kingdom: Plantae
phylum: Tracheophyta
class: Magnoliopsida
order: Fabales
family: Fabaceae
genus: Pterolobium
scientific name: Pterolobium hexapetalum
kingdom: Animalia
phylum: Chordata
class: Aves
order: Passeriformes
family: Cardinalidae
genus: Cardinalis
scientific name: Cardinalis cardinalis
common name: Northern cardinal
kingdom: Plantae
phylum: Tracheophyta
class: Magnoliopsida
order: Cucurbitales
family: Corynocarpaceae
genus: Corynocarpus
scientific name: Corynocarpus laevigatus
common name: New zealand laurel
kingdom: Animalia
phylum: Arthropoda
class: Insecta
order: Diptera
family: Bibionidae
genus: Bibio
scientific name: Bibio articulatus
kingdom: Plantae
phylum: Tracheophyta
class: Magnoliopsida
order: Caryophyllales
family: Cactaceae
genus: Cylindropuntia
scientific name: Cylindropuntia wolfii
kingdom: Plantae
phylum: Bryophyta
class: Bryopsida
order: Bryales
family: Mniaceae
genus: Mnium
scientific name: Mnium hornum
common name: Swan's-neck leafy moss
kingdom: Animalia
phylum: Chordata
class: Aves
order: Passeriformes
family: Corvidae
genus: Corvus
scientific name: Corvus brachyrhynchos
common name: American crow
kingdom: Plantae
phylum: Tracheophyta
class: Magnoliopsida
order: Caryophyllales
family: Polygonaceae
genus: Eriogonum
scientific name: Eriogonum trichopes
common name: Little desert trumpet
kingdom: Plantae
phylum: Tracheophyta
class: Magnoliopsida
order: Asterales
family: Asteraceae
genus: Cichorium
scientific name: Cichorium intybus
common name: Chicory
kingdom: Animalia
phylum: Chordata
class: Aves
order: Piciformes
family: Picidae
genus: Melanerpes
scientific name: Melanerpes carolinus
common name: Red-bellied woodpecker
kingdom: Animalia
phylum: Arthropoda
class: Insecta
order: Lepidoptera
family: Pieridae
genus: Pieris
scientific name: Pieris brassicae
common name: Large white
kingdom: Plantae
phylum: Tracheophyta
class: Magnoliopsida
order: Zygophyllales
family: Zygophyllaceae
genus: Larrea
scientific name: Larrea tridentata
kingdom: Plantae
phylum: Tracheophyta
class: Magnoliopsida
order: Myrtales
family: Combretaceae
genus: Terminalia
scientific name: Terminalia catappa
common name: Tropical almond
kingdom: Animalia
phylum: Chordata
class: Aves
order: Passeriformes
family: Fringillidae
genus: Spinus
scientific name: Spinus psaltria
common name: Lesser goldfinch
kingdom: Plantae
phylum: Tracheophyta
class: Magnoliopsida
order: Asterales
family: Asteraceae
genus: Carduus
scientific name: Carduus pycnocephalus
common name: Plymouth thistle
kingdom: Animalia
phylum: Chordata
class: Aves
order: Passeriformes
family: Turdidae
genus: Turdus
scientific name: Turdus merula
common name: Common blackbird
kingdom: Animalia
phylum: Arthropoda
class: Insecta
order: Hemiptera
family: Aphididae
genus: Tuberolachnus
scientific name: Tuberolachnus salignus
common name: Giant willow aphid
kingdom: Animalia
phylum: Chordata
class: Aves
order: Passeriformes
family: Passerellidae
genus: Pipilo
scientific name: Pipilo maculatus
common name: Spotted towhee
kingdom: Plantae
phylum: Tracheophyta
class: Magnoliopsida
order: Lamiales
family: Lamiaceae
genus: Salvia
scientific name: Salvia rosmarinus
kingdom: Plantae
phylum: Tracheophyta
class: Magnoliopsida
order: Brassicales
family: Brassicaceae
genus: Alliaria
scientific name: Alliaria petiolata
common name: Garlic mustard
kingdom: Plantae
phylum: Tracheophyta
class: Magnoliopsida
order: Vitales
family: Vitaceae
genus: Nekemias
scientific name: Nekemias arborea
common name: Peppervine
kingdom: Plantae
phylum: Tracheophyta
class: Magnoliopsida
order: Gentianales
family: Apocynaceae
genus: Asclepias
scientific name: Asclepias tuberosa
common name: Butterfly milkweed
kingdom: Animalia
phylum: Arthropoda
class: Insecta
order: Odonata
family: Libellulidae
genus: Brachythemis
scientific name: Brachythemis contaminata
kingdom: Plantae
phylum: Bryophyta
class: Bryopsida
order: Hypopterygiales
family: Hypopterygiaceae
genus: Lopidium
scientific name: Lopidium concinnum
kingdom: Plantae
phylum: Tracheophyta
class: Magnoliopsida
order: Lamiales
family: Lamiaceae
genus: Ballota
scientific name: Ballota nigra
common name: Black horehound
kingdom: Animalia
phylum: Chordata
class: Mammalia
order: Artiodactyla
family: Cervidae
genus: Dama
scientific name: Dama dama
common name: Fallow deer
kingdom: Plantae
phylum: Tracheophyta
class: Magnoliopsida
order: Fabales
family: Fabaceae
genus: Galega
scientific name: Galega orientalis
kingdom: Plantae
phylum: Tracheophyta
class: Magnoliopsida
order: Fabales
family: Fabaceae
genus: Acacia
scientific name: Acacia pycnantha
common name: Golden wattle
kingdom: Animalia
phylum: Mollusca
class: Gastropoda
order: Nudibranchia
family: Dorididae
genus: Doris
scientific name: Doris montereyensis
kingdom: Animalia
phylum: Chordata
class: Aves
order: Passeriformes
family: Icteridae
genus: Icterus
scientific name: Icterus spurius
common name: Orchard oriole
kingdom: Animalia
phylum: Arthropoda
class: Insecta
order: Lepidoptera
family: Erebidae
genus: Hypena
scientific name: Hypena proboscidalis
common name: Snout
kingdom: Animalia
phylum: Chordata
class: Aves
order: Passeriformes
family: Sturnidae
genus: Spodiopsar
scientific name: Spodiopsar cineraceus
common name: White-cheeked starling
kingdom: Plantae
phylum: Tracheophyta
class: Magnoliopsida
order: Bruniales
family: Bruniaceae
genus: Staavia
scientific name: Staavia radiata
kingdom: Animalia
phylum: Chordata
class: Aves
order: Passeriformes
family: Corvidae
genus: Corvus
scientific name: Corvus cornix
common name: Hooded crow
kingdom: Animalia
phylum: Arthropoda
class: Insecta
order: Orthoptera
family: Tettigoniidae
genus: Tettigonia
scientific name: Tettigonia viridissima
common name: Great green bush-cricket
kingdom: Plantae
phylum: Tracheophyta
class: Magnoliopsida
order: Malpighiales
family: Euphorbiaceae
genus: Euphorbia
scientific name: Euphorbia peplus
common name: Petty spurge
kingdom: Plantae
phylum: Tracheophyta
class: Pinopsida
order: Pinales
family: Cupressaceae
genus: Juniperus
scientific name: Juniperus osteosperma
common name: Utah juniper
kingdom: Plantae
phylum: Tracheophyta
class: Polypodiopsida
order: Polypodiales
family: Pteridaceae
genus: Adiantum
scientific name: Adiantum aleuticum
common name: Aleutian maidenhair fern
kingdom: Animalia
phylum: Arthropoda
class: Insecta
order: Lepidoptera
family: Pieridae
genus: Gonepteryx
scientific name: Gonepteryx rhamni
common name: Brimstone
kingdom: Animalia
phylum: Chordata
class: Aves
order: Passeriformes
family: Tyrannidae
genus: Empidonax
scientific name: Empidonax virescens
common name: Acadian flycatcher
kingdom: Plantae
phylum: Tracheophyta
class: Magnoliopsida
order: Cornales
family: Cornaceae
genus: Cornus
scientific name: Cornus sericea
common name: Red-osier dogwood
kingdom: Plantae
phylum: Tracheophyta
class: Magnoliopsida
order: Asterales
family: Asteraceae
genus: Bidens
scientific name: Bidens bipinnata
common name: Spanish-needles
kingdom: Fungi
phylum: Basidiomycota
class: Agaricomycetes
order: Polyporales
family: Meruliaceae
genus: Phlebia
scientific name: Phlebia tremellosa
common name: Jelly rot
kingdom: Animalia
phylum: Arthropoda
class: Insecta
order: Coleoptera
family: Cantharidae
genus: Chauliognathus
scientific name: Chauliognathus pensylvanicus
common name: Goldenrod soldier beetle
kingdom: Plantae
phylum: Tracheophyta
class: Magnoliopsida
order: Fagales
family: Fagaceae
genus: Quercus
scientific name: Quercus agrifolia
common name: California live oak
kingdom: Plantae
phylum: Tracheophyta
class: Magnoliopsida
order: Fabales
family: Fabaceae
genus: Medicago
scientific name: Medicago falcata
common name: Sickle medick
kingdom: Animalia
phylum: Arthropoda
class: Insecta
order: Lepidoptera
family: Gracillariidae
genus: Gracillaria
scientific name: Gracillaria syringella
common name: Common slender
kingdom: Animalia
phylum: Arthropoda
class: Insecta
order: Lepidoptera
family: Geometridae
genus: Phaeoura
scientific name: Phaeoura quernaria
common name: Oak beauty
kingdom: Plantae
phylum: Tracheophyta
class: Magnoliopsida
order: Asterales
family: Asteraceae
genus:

########################################

Schreiben Sie die Zeilen von der Zeile mit „scientific name: Mnium hornum“ bis zur Zeile mit „scientific name: Eriogonum trichopes“, beide eingeschlossen, unverändert ab.

scientific name: Mnium hornum
common name: Swan's-neck leafy moss
kingdom: Animalia
phylum: Chordata
class: Aves
order: Passeriformes
family: Corvidae
genus: Corvus
scientific name: Corvus brachyrhynchos
common name: American crow
kingdom: Plantae
phylum: Tracheophyta
class: Magnoliopsida
order: Caryophyllales
family: Polygonaceae
genus: Eriogonum
scientific name: Eriogonum trichopes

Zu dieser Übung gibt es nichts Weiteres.